Having Your Colonoscopy

A colonoscopy is a test that examines your colon and rectum (large bowel). It is a soft, flexible tube that is one metre long and the size of your finger. A camera on the end of the tube displays an image on a monitor.

A screening colonoscopy is performed to identify growths in your colon called polyps. These polyps will be removed during the test if it is safe to do so. As some polyps eventually become colon cancer, it is important to remove polyps at an early stage to prevent most cases of colon cancer.

While many people who undergo screening colonoscopy have no symptoms, it is important to know that abdominal pain, rectal bleeding, or a change in bowel habits may suggest an advanced polyp or cancer. The goal of a screening colonoscopy, therefore, is to detect potential problems at an earlier stage - before symptoms may occur.

Colon cancer is very common. A person's lifetime risk of developing colon cancer is about 6%. This risk is higher if you have a personal history of colon polyps or a family history of colon cancer. Unfortunately, many people die from colon cancer. It is the second most common cause of cancer-related death - just behind lung cancer. Among people affected with cancer, only breast and prostate cancer are slightly more common than colon cancer. Therefore, if you are considering a mammogram for breast cancer or PSA test for prostate, you should think about colonoscopy for colon cancer screening.

A colonoscopy is usually a simple test that lasts approximately 15-20 minutes. Please arrive 30 minutes before the test and expect to be leave about 30-60 minutes after the test. An intravenous sedative will be given during the test to make you feel more relaxed. Most people are quite comfortable during the test. Any discomfort during the test is usually mild and transient. If you experience more symptoms, medication will be given if safe to do so.

Since medications are given for the colonoscopy, you will not be able to drive home. Please ensure that someone is available to drive you home or taxi arrangements have been made. The remainder of your day should be quite normal, but you might feel a bit lethargic. You will not be allowed to operate heavy machinery.

You will be asked to take a laxative to cleanse your colon on the day before the test. Certain medications should be discontinued prior to the test. Please have only clear fluids on the day before the test and avoid grains, seeds and roughage for 3 days prior to your test. You will be able to eat normally soon after the test.

A screening colonoscopy is very safe. The gastroenterologist who will be performing the tests is experienced and has special training in doing these procedures. However, as with any test, there are rare risks involved:

  1. The risk of perforation (a tear in your colon) is about 1 in 3000. In the unlikely event that this occurs, you may require surgery. Remember that the risk of having a large polyp or even cancer is greater than the risk of perforation.
  2. Bleeding is infrequent and can often be managed at the time of the colonoscopy. If excessive bleeding occurs within 14 days of the test, you should go to the emergency department.

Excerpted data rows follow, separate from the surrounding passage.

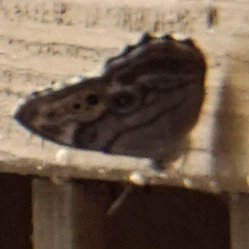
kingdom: Animalia
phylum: Arthropoda
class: Insecta
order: Lepidoptera
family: Nymphalidae
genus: Lethe
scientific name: Lethe anthedon
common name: Northern pearly-eye
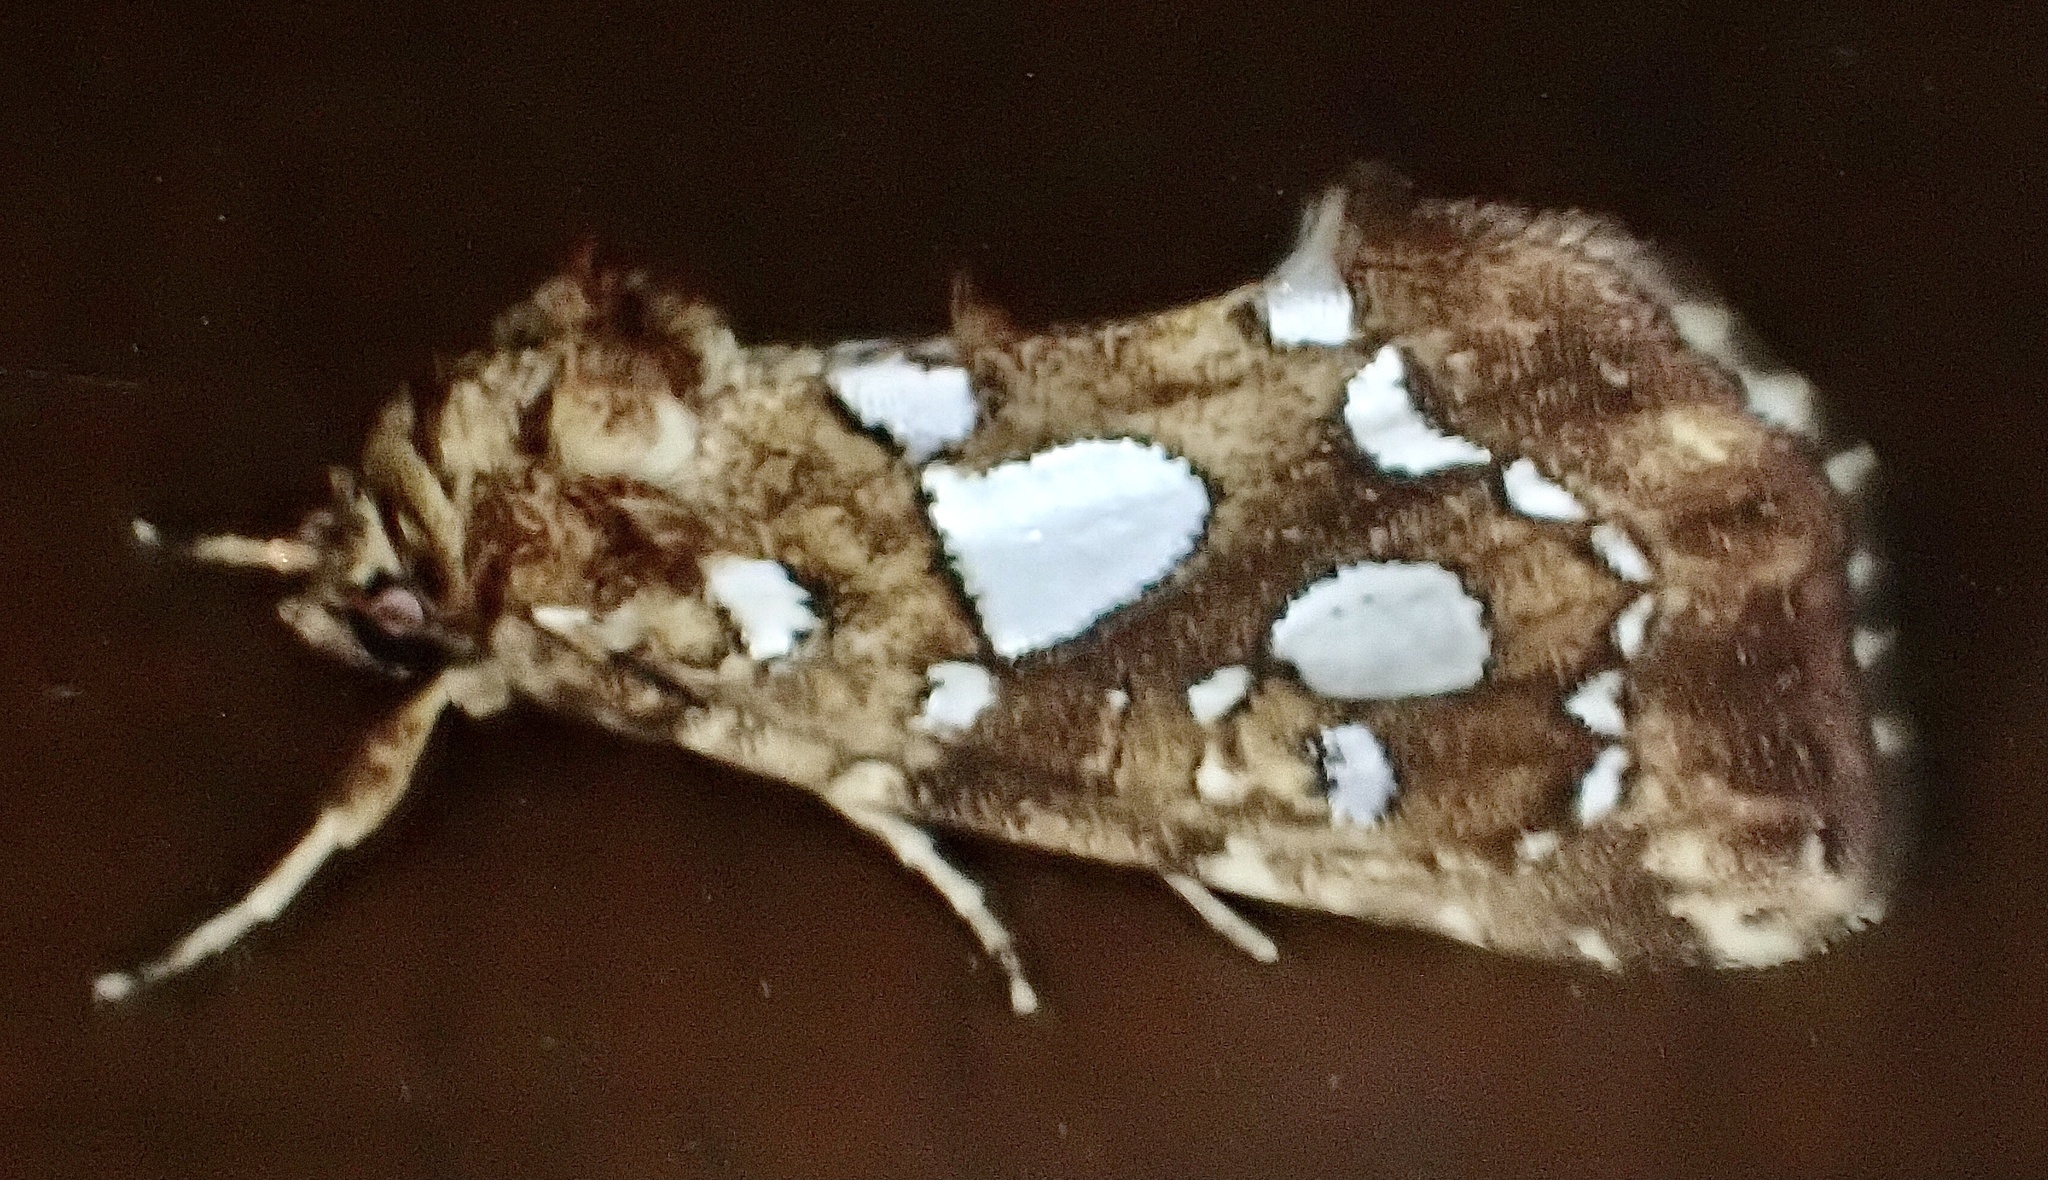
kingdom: Animalia
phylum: Arthropoda
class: Insecta
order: Lepidoptera
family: Noctuidae
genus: Callopistria
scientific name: Callopistria cordata
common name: Silver-spotted fern moth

It is important that you are aware of the different screening modalities that are available. Fecal occult blood stool testing and barium enema x-rays are less invasive tests, but are also less accurate (30-60%) than colonoscopy (94%) for detecting colon cancer. Furthermore, if abnormalities are found on stool testing or barium, a colonoscopy is usually required for further evaluation.

If you have any further questions about colonoscopy, please do not hesitate to ask.